A Girls’ Guide to Wearing Western
The Western look is trendy right now – but how do you pull it off without looking like a rodeo clown?
The key is to wear Western-inspired pieces as just another part of your regular outfit. Don’t dress up head-to-toe for a day on the ranch, unless you’re actually spending a day on the ranch. Harmonize your outfits with a variety of fabrics and textures, including Western favorites like yoke-front shirts, cow prints, cowboy boots, and rhinestones. Look for unique pieces that combine modern sensibilities with traditional, Western fashion.
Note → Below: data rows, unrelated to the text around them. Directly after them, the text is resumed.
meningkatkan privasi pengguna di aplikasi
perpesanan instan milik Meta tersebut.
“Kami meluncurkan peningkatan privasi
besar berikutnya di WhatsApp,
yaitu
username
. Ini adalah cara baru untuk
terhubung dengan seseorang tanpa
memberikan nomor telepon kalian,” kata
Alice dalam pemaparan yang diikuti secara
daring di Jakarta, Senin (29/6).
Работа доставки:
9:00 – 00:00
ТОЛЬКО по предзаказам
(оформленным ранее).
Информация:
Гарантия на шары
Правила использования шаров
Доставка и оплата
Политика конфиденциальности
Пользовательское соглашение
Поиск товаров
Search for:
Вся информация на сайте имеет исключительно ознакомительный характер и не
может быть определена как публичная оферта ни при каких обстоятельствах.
The biggest mistake you can make when you’re embracing the Western trend is to doll yourself up in Western gear from head to toe. If you go all out with a ten-gallon hat, bolo tie, yoke-front shirt, leather chaps, jeans, and cowboy boots, you’re going to look like you’re wearing a costume. Ditto if you dress your family up in head-to-toe Western wear, too.
Don’t get us wrong – there’s a time and a place for everything, including head-to-toe Western wear, but the place is the frontier and the time is 1870. All jokes aside, if you’re going to a rodeo, heading to the ranch, or visiting family in the Lone Star State, wear as much Western gear as your heart commands. Otherwise, try to keep your outfit’s ratio of Western gear to non-Western gear at 50/50.
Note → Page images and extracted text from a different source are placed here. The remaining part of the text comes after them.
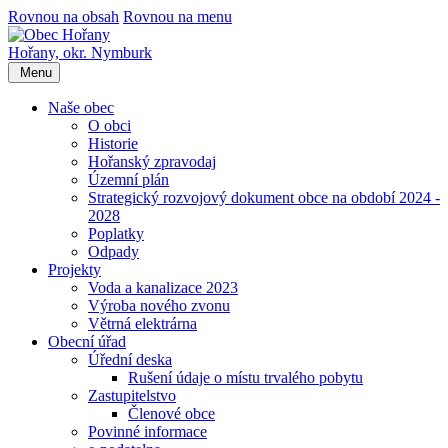
Rovnou na obsah
Rovnou na menu
Hořany,
okr. Nymburk
Menu
Naše obec
O obci
Historie
Hořanský zpravodaj
Územní plán
Strategický rozvojový dokument obce na období 2024 -
2028
Poplatky
Odpady
Projekty
Voda a kanalizace 2023
Výroba nového zvonu
Větrná elektrárna
Obecní úřad
Úřední deska
Rušení údaje o místu trvalého pobytu
Zastupitelstvo
Členové obce
Povinné informace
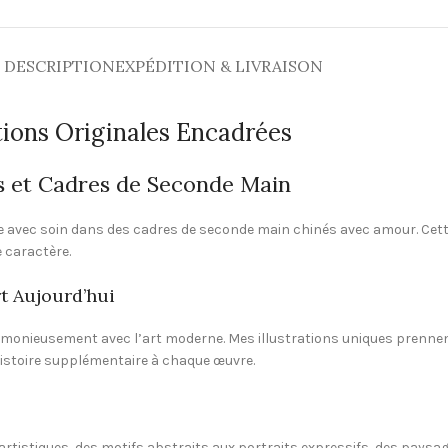
DESCRIPTION
EXPÉDITION & LIVRAISON
tions Originales Encadrées
es et Cadres de Seconde Main
e avec soin dans des cadres de seconde main chinés avec amour. Cette f
e caractère.
rt Aujourd’hui
rmonieusement avec l’art moderne. Mes illustrations uniques prennen
histoire supplémentaire à chaque œuvre.
s artistiques, des motifs abstraits aux portraits expressifs, des paysa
Western gear depends heavily on denim, but you should avoid the Canadian tuxedo look. Mix your fabrics and textures. Pair your denim jeans with a fringed leather jacket. Wear your cowboy boots with slacks and a silky top, or a structured pantsuit. Grab a pair of cowboy boots with silk appliques or go for a space-cowboy theme with a metallic finish. Mix leather pieces made with hair-on hide and those made with smooth calfskin. Get creative – pull a page from Princess Diana’s book and match sweatpants with cowboy boots, pair a cow-print mini skirt with a crop top, or throw on a prairie blouse with your jeans and boots. Your little girl can get in on the fun, too – dress her in girls’ western shirts with fun prints, paired with a pair of jeans or her favorite skirt and cowboy boots.
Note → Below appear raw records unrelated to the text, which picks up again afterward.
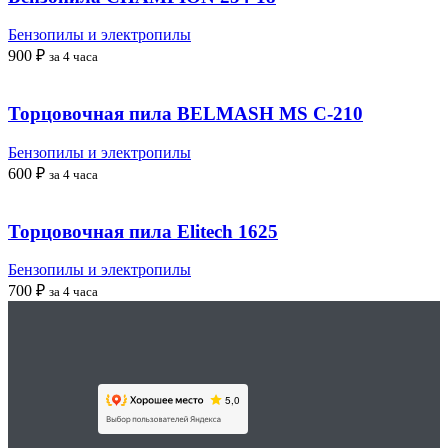
Бензопилы и электропилы
900
₽
за 4 часа
Торцовочная пила BELMASH MS C-210
Бензопилы и электропилы
600
₽
за 4 часа
Торцовочная пила Elitech 1625
Бензопилы и электропилы
700
₽
за 4 часа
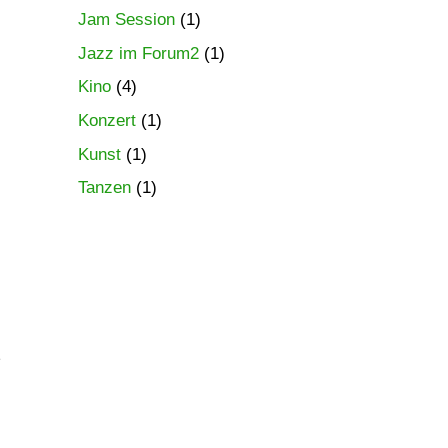
Jam Session
(1)
Jazz im Forum2
(1)
Kino
(4)
Konzert
(1)
Kunst
(1)
Tanzen
(1)
2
When it comes to wearing the Western trend successfully, you can’t go wrong with a unique piece. Think cowboy boots that are tie-dyed, or a yoke-front shirt studded with rhinestones. Grab a mini dress in cow print sateen, a pair of mules in hair-on calf leather, or a jacket in black-and-white cow-print denim. Rock a knee-high pair of baby-blue cowboy boots. Unique pieces are an easy way to add some Western flair to what might otherwise be a pretty ordinary, hum-ho look – and because they’re not traditional, they’re a lot easier to pull off if you’re a city slicker.
Any outfit can be a Western outfit with the addition of the right hat – and for most people looking to jump on the Western trend bandwagon, “the right hat” is a cowboy hat. Cowboy hats aren’t just for men – plenty of women also wear them, and many prefer a hat with a narrow pinched front, which can make your cheekbones look higher and your chin stronger.
But felt and leather cowboy hats aren’t the only option. For a light and airy summer look, try a straw cowboy hat. Straw hats breathe better in the sultry southwestern summers, and a few fresh flowers wrapped around the band lends a feminine, romantic touch. For a more casual look, grab a Western-themed ball cap. As a lady, you don’t have to worry about taking off your hat indoors, unless you are wearing it to protect yourself from the weather.
Boots, hats, yoke-front shirts, bolo ties, and the like might seem a little too masculine for your tastes, and if so, the prairie dress look is for you. These fluffy, flouncy, flowy dresses call back to an earlier era of femininity, and they’re just as Western as a pair of cowboy boots. Try prairie-style blouses paired with jeans, too.
Western wear may be fashion-forward, but it’s easy to make a faux pas when you wear this trend, especially if you overdo it. Mix Western-inspired pieces into your everyday outfits for an extra touch of fashion flair – and one that shows off your uniquely American sensibilities, whether you’re at the rodeo, on the farm, or strolling down a city street.